> _What the task asks_
All records below are to be repeated exactly, with the pictures left out.

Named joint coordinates
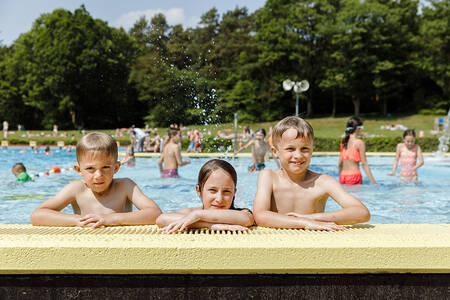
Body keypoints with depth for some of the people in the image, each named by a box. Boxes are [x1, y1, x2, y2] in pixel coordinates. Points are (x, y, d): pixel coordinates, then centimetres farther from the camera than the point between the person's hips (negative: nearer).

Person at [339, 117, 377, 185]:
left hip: (343, 176, 6)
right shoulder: (360, 143, -6)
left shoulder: (343, 142, 10)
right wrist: (373, 182, -6)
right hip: (354, 175, -6)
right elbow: (364, 164, -9)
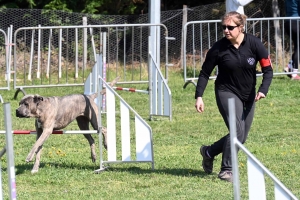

> _Response to this exercise_
Body keypoints with depth for some of the people in the image, each named by a box. Boxes are [x1, y1, x2, y2] in pixel coordinates. Points are (x, y, d): pixel coordinates, then centimetres farther from the camera than the point between the person's hips (negative: nearer).

Person at [339, 117, 377, 185]:
left hip: (343, 176, 6)
right shoulder: (360, 143, -6)
left shoulder: (343, 142, 10)
right wrist: (373, 182, -6)
right hip: (354, 175, -6)
right elbow: (364, 164, -9)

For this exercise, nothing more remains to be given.